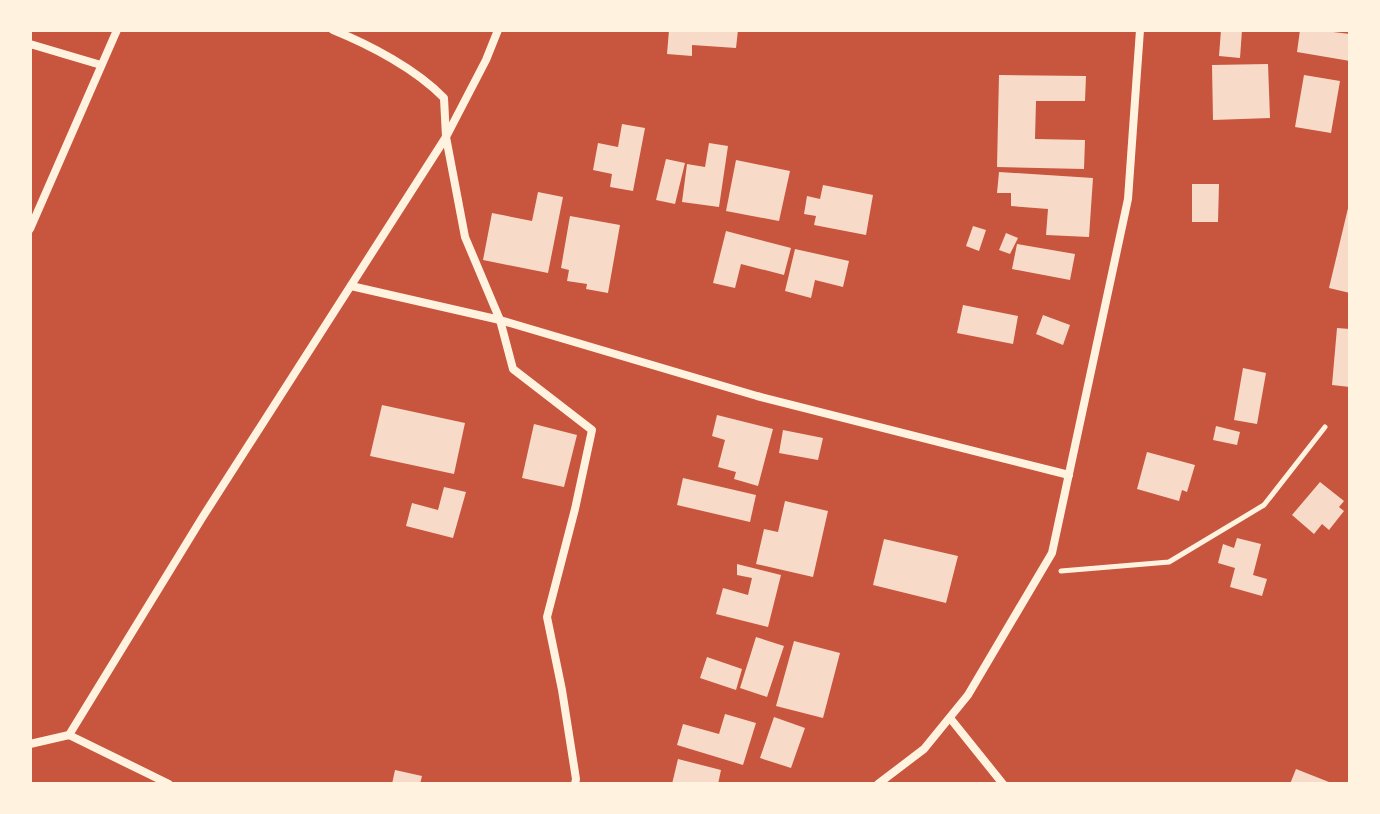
<svg xmlns="http://www.w3.org/2000/svg" width="1380" height="814" font-family="Quicksand,sans-serif">
<style>
.building{fill:#f7dbc8}
.lines{fill:none;stroke-linecap:round;stroke-linejoin:round}
.path{stroke:#fff3e0;stroke-width:5}
.minor{stroke:#fff3e0;stroke-width:8}
</style>
<rect width="100%" height="100%" fill="#c8553d"/>
<g class="building">
<polygon points="669,30 738,30 736,48 692,45 692,56 667,54"/>
<polygon points="1221,30 1242,30 1240,58 1219,56"/>
<polygon points="1300,30 1333,30 1333,32 1350,34 1350,61 1297,52"/>
<polygon points="1268,64 1270,118 1213,120 1212,65"/>
<polygon points="999,75 1086,76 1085,101 1036,101 1035,139 1085,140 1084,169 997,167"/>
<polygon points="1304,75 1340,81 1331,133 1295,127"/>
<polygon points="622,124 645,128 633,191 610,187 612,174 593,170 598,143 618,147"/>
<polygon points="709,143 728,146 719,207 682,202 687,164 705,167"/>
<polygon points="666,159 685,163 675,204 656,200"/>
<polygon points="736,160 790,171 779,221 726,211"/>
<polygon points="999,172 1093,178 1089,237 1046,235 1048,209 1011,206 1011,193 997,193"/>
<polygon points="1192,184 1219,184 1218,222 1192,222"/>
<polygon points="823,185 873,195 866,235 814,225 816,216 804,214 807,196 820,199"/>
<polygon points="538,192 563,197 548,273 483,260 492,213 532,221"/>
<polygon points="1349,204 1350,204 1350,293 1329,288"/>
<polygon points="570,216 620,225 608,293 586,289 587,284 567,281 569,270 561,268"/>
<polygon points="973,226 986,230 979,251 966,246"/>
<polygon points="726,231 791,248 784,275 741,264 735,288 713,283"/>
<polygon points="1006,233 1018,238 1010,254 999,250"/>
<polygon points="1017,244 1075,254 1070,280 1012,269"/>
<polygon points="795,249 849,261 843,287 815,280 811,298 785,291"/>
<polygon points="963,305 1018,316 1013,344 957,333"/>
<polygon points="1043,315 1070,325 1063,345 1036,334"/>
<polygon points="1337,328 1350,329 1350,387 1332,385"/>
<polygon points="1243,368 1266,373 1257,424 1234,420"/>
<polygon points="382,405 465,423 454,474 370,456"/>
<polygon points="717,415 773,429 758,486 734,479 736,472 718,467 725,440 712,436"/>
<polygon points="534,424 577,435 564,487 522,478"/>
<polygon points="1216,426 1240,432 1237,445 1213,440"/>
<polygon points="783,430 823,438 818,460 779,453"/>
<polygon points="1147,452 1195,465 1187,492 1182,490 1179,501 1137,489"/>
<polygon points="683,478 756,495 750,522 677,505"/>
<polygon points="1320,482 1344,501 1339,507 1344,511 1329,530 1322,524 1314,534 1292,515"/>
<polygon points="444,487 466,492 453,538 406,526 412,503 438,510"/>
<polygon points="785,501 828,511 813,577 756,564 764,529 778,532"/>
<polygon points="1237,538 1261,544 1253,575 1267,579 1262,596 1230,587 1235,568 1218,563 1223,544 1234,548"/>
<polygon points="884,539 958,556 946,603 873,585"/>
<polygon points="737,564 781,575 768,627 716,614 723,588 748,595 752,578 737,575"/>
<polygon points="756,637 784,646 767,697 740,688"/>
<polygon points="794,641 840,653 823,718 776,706"/>
<polygon points="707,657 742,669 736,690 700,678"/>
<polygon points="725,714 756,723 743,765 677,745 683,724 719,734"/>
<polygon points="774,717 805,728 791,768 760,758"/>
<polygon points="678,759 721,770 718,784 672,784"/>
<polygon points="1296,769 1334,784 1290,784"/>
<polygon points="395,770 422,776 420,784 392,784"/>
</g>
<g class="lines">
<polyline class="path" points="1061,571 1169,562 1264,505 1325,427"/>
<g class="minor">
<polyline points="498,30 486,60 446,137 465,237 500,320 513,369 592,430 575,509 547,617 562,690 576,779 575,784"/>
<polyline points="30,44 101,65"/>
<polyline points="30,229 117,30"/>
<polyline points="351,286 500,320 757,396 1069,475"/>
<polyline points="950,718 1003,784"/>
<path d="M69,735L202,518L446,137L444,98C416,69 370,45 333,30"/>
<polyline points="30,744 69,735 169,784"/>
<polyline points="878,784 924,749 968,695 1052,553 1128,199 1140,30"/>
</g>
</g>
<rect width="1380" height="814" fill="none" stroke="#fff3e0" stroke-width="64"/>
</svg>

------------------------------------------------

● **EXERCISE INSTRUCTIONS**
Repeat the entries exactly and keep the pictures out of the copy.

● **ANSWER SPACE**
<svg xmlns="http://www.w3.org/2000/svg" width="1380" height="814" font-family="Quicksand,sans-serif">
<style>
.building{fill:#f7dbc8}
.lines{fill:none;stroke-linecap:round;stroke-linejoin:round}
.path{stroke:#fff3e0;stroke-width:5}
.minor{stroke:#fff3e0;stroke-width:8}
</style>
<rect width="100%" height="100%" fill="#c8553d"/>
<g class="building">
<polygon points="669,30 738,30 736,48 692,45 692,56 667,54"/>
<polygon points="1221,30 1242,30 1240,58 1219,56"/>
<polygon points="1300,30 1333,30 1333,32 1350,34 1350,61 1297,52"/>
<polygon points="1268,64 1270,118 1213,120 1212,65"/>
<polygon points="999,75 1086,76 1085,101 1036,101 1035,139 1085,140 1084,169 997,167"/>
<polygon points="1304,75 1340,81 1331,133 1295,127"/>
<polygon points="622,124 645,128 633,191 610,187 612,174 593,170 598,143 618,147"/>
<polygon points="709,143 728,146 719,207 682,202 687,164 705,167"/>
<polygon points="666,159 685,163 675,204 656,200"/>
<polygon points="736,160 790,171 779,221 726,211"/>
<polygon points="999,172 1093,178 1089,237 1046,235 1048,209 1011,206 1011,193 997,193"/>
<polygon points="1192,184 1219,184 1218,222 1192,222"/>
<polygon points="823,185 873,195 866,235 814,225 816,216 804,214 807,196 820,199"/>
<polygon points="538,192 563,197 548,273 483,260 492,213 532,221"/>
<polygon points="1349,204 1350,204 1350,293 1329,288"/>
<polygon points="570,216 620,225 608,293 586,289 587,284 567,281 569,270 561,268"/>
<polygon points="973,226 986,230 979,251 966,246"/>
<polygon points="726,231 791,248 784,275 741,264 735,288 713,283"/>
<polygon points="1006,233 1018,238 1010,254 999,250"/>
<polygon points="1017,244 1075,254 1070,280 1012,269"/>
<polygon points="795,249 849,261 843,287 815,280 811,298 785,291"/>
<polygon points="963,305 1018,316 1013,344 957,333"/>
<polygon points="1043,315 1070,325 1063,345 1036,334"/>
<polygon points="1337,328 1350,329 1350,387 1332,385"/>
<polygon points="1243,368 1266,373 1257,424 1234,420"/>
<polygon points="382,405 465,423 454,474 370,456"/>
<polygon points="717,415 773,429 758,486 734,479 736,472 718,467 725,440 712,436"/>
<polygon points="534,424 577,435 564,487 522,478"/>
<polygon points="1216,426 1240,432 1237,445 1213,440"/>
<polygon points="783,430 823,438 818,460 779,453"/>
<polygon points="1147,452 1195,465 1187,492 1182,490 1179,501 1137,489"/>
<polygon points="683,478 756,495 750,522 677,505"/>
<polygon points="1320,482 1344,501 1339,507 1344,511 1329,530 1322,524 1314,534 1292,515"/>
<polygon points="444,487 466,492 453,538 406,526 412,503 438,510"/>
<polygon points="785,501 828,511 813,577 756,564 764,529 778,532"/>
<polygon points="1237,538 1261,544 1253,575 1267,579 1262,596 1230,587 1235,568 1218,563 1223,544 1234,548"/>
<polygon points="884,539 958,556 946,603 873,585"/>
<polygon points="737,564 781,575 768,627 716,614 723,588 748,595 752,578 737,575"/>
<polygon points="756,637 784,646 767,697 740,688"/>
<polygon points="794,641 840,653 823,718 776,706"/>
<polygon points="707,657 742,669 736,690 700,678"/>
<polygon points="725,714 756,723 743,765 677,745 683,724 719,734"/>
<polygon points="774,717 805,728 791,768 760,758"/>
<polygon points="678,759 721,770 718,784 672,784"/>
<polygon points="1296,769 1334,784 1290,784"/>
<polygon points="395,770 422,776 420,784 392,784"/>
</g>
<g class="lines">
<polyline class="path" points="1061,571 1169,562 1264,505 1325,427"/>
<g class="minor">
<polyline points="498,30 486,60 446,137 465,237 500,320 513,369 592,430 575,509 547,617 562,690 576,779 575,784"/>
<polyline points="30,44 101,65"/>
<polyline points="30,229 117,30"/>
<polyline points="351,286 500,320 757,396 1069,475"/>
<polyline points="950,718 1003,784"/>
<path d="M69,735L202,518L446,137L444,98C416,69 370,45 333,30"/>
<polyline points="30,744 69,735 169,784"/>
<polyline points="878,784 924,749 968,695 1052,553 1128,199 1140,30"/>
</g>
</g>
<rect width="1380" height="814" fill="none" stroke="#fff3e0" stroke-width="64"/>
</svg>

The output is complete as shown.